==== Material supplied ====
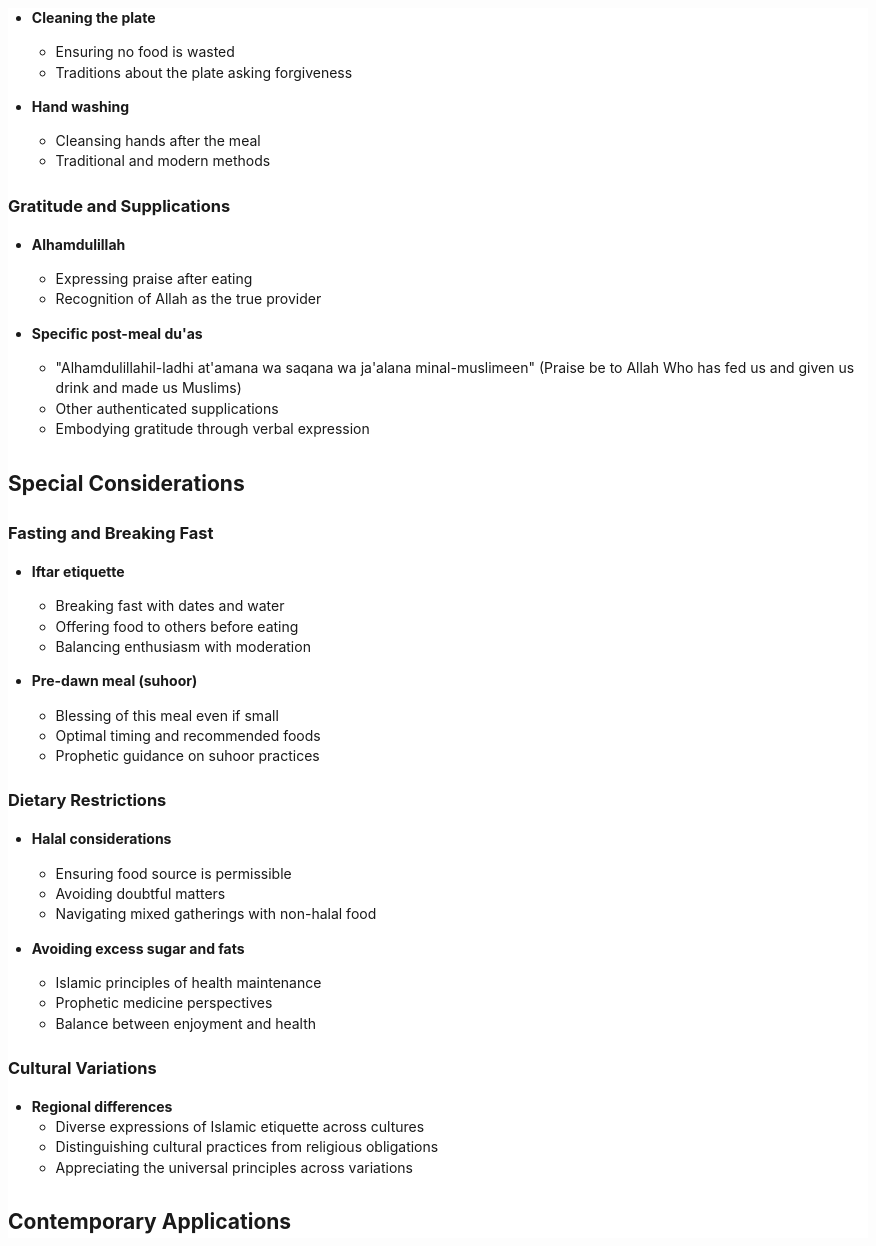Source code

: - **Cleaning the plate**
  - Ensuring no food is wasted
  - Traditions about the plate asking forgiveness

- **Hand washing**
  - Cleansing hands after the meal
  - Traditional and modern methods

### Gratitude and Supplications
- **Alhamdulillah**
  - Expressing praise after eating
  - Recognition of Allah as the true provider

- **Specific post-meal du'as**
  - "Alhamdulillahil-ladhi at'amana wa saqana wa ja'alana minal-muslimeen" (Praise be to Allah Who has fed us and given us drink and made us Muslims)
  - Other authenticated supplications
  - Embodying gratitude through verbal expression

## Special Considerations

### Fasting and Breaking Fast
- **Iftar etiquette**
  - Breaking fast with dates and water
  - Offering food to others before eating
  - Balancing enthusiasm with moderation

- **Pre-dawn meal (suhoor)**
  - Blessing of this meal even if small
  - Optimal timing and recommended foods
  - Prophetic guidance on suhoor practices

### Dietary Restrictions
- **Halal considerations**
  - Ensuring food source is permissible
  - Avoiding doubtful matters
  - Navigating mixed gatherings with non-halal food

- **Avoiding excess sugar and fats**
  - Islamic principles of health maintenance
  - Prophetic medicine perspectives
  - Balance between enjoyment and health

### Cultural Variations
- **Regional differences**
  - Diverse expressions of Islamic etiquette across cultures
  - Distinguishing cultural practices from religious obligations
  - Appreciating the universal principles across variations

## Contemporary Applications
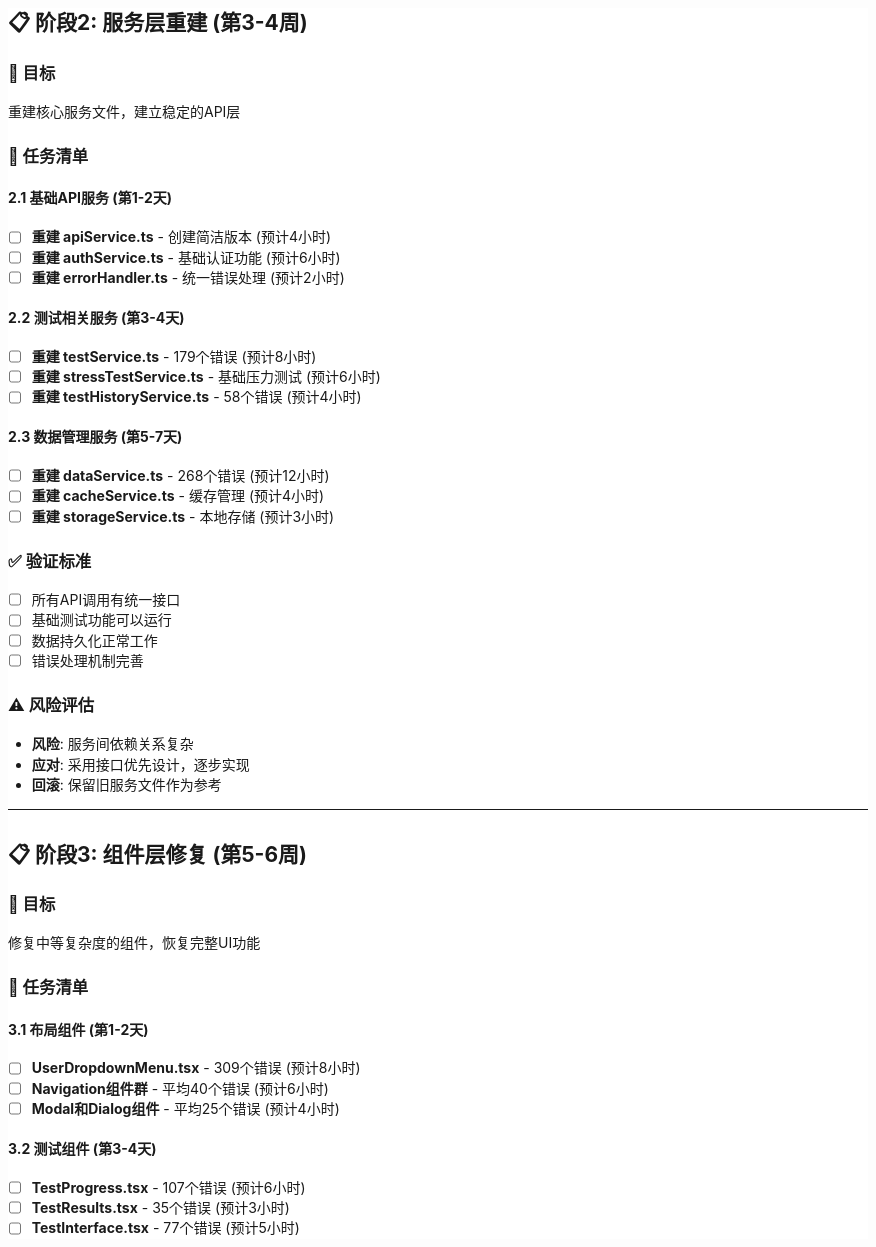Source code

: 
## 📋 阶段2: 服务层重建 (第3-4周)

### 🎯 目标
重建核心服务文件，建立稳定的API层

### 📝 任务清单

#### 2.1 基础API服务 (第1-2天)
- [ ] **重建 apiService.ts** - 创建简洁版本 (预计4小时)
- [ ] **重建 authService.ts** - 基础认证功能 (预计6小时)
- [ ] **重建 errorHandler.ts** - 统一错误处理 (预计2小时)

#### 2.2 测试相关服务 (第3-4天)
- [ ] **重建 testService.ts** - 179个错误 (预计8小时)
- [ ] **重建 stressTestService.ts** - 基础压力测试 (预计6小时)
- [ ] **重建 testHistoryService.ts** - 58个错误 (预计4小时)

#### 2.3 数据管理服务 (第5-7天)
- [ ] **重建 dataService.ts** - 268个错误 (预计12小时)
- [ ] **重建 cacheService.ts** - 缓存管理 (预计4小时)
- [ ] **重建 storageService.ts** - 本地存储 (预计3小时)

### ✅ 验证标准
- [ ] 所有API调用有统一接口
- [ ] 基础测试功能可以运行
- [ ] 数据持久化正常工作
- [ ] 错误处理机制完善

### ⚠️ 风险评估
- **风险**: 服务间依赖关系复杂
- **应对**: 采用接口优先设计，逐步实现
- **回滚**: 保留旧服务文件作为参考

---

## 📋 阶段3: 组件层修复 (第5-6周)

### 🎯 目标
修复中等复杂度的组件，恢复完整UI功能

### 📝 任务清单

#### 3.1 布局组件 (第1-2天)
- [ ] **UserDropdownMenu.tsx** - 309个错误 (预计8小时)
- [ ] **Navigation组件群** - 平均40个错误 (预计6小时)
- [ ] **Modal和Dialog组件** - 平均25个错误 (预计4小时)

#### 3.2 测试组件 (第3-4天)
- [ ] **TestProgress.tsx** - 107个错误 (预计6小时)
- [ ] **TestResults.tsx** - 35个错误 (预计3小时)
- [ ] **TestInterface.tsx** - 77个错误 (预计5小时)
====
Instructions for the task: The whole of the data above needs retyping exactly, with pictures omitted.

Expected answer:
Source code

: - **Cleaning the plate**
  - Ensuring no food is wasted
  - Traditions about the plate asking forgiveness

- **Hand washing**
  - Cleansing hands after the meal
  - Traditional and modern methods

### Gratitude and Supplications
- **Alhamdulillah**
  - Expressing praise after eating
  - Recognition of Allah as the true provider

- **Specific post-meal du'as**
  - "Alhamdulillahil-ladhi at'amana wa saqana wa ja'alana minal-muslimeen" (Praise be to Allah Who has fed us and given us drink and made us Muslims)
  - Other authenticated supplications
  - Embodying gratitude through verbal expression

## Special Considerations

### Fasting and Breaking Fast
- **Iftar etiquette**
  - Breaking fast with dates and water
  - Offering food to others before eating
  - Balancing enthusiasm with moderation

- **Pre-dawn meal (suhoor)**
  - Blessing of this meal even if small
  - Optimal timing and recommended foods
  - Prophetic guidance on suhoor practices

### Dietary Restrictions
- **Halal considerations**
  - Ensuring food source is permissible
  - Avoiding doubtful matters
  - Navigating mixed gatherings with non-halal food

- **Avoiding excess sugar and fats**
  - Islamic principles of health maintenance
  - Prophetic medicine perspectives
  - Balance between enjoyment and health

### Cultural Variations
- **Regional differences**
  - Diverse expressions of Islamic etiquette across cultures
  - Distinguishing cultural practices from religious obligations
  - Appreciating the universal principles across variations

## Contemporary Applications
Source code

: 
## 📋 阶段2: 服务层重建 (第3-4周)

### 🎯 目标
重建核心服务文件，建立稳定的API层

### 📝 任务清单

#### 2.1 基础API服务 (第1-2天)
- [ ] **重建 apiService.ts** - 创建简洁版本 (预计4小时)
- [ ] **重建 authService.ts** - 基础认证功能 (预计6小时)
- [ ] **重建 errorHandler.ts** - 统一错误处理 (预计2小时)

#### 2.2 测试相关服务 (第3-4天)
- [ ] **重建 testService.ts** - 179个错误 (预计8小时)
- [ ] **重建 stressTestService.ts** - 基础压力测试 (预计6小时)
- [ ] **重建 testHistoryService.ts** - 58个错误 (预计4小时)

#### 2.3 数据管理服务 (第5-7天)
- [ ] **重建 dataService.ts** - 268个错误 (预计12小时)
- [ ] **重建 cacheService.ts** - 缓存管理 (预计4小时)
- [ ] **重建 storageService.ts** - 本地存储 (预计3小时)

### ✅ 验证标准
- [ ] 所有API调用有统一接口
- [ ] 基础测试功能可以运行
- [ ] 数据持久化正常工作
- [ ] 错误处理机制完善

### ⚠️ 风险评估
- **风险**: 服务间依赖关系复杂
- **应对**: 采用接口优先设计，逐步实现
- **回滚**: 保留旧服务文件作为参考

---

## 📋 阶段3: 组件层修复 (第5-6周)

### 🎯 目标
修复中等复杂度的组件，恢复完整UI功能

### 📝 任务清单

#### 3.1 布局组件 (第1-2天)
- [ ] **UserDropdownMenu.tsx** - 309个错误 (预计8小时)
- [ ] **Navigation组件群** - 平均40个错误 (预计6小时)
- [ ] **Modal和Dialog组件** - 平均25个错误 (预计4小时)

#### 3.2 测试组件 (第3-4天)
- [ ] **TestProgress.tsx** - 107个错误 (预计6小时)
- [ ] **TestResults.tsx** - 35个错误 (预计3小时)
- [ ] **TestInterface.tsx** - 77个错误 (预计5小时)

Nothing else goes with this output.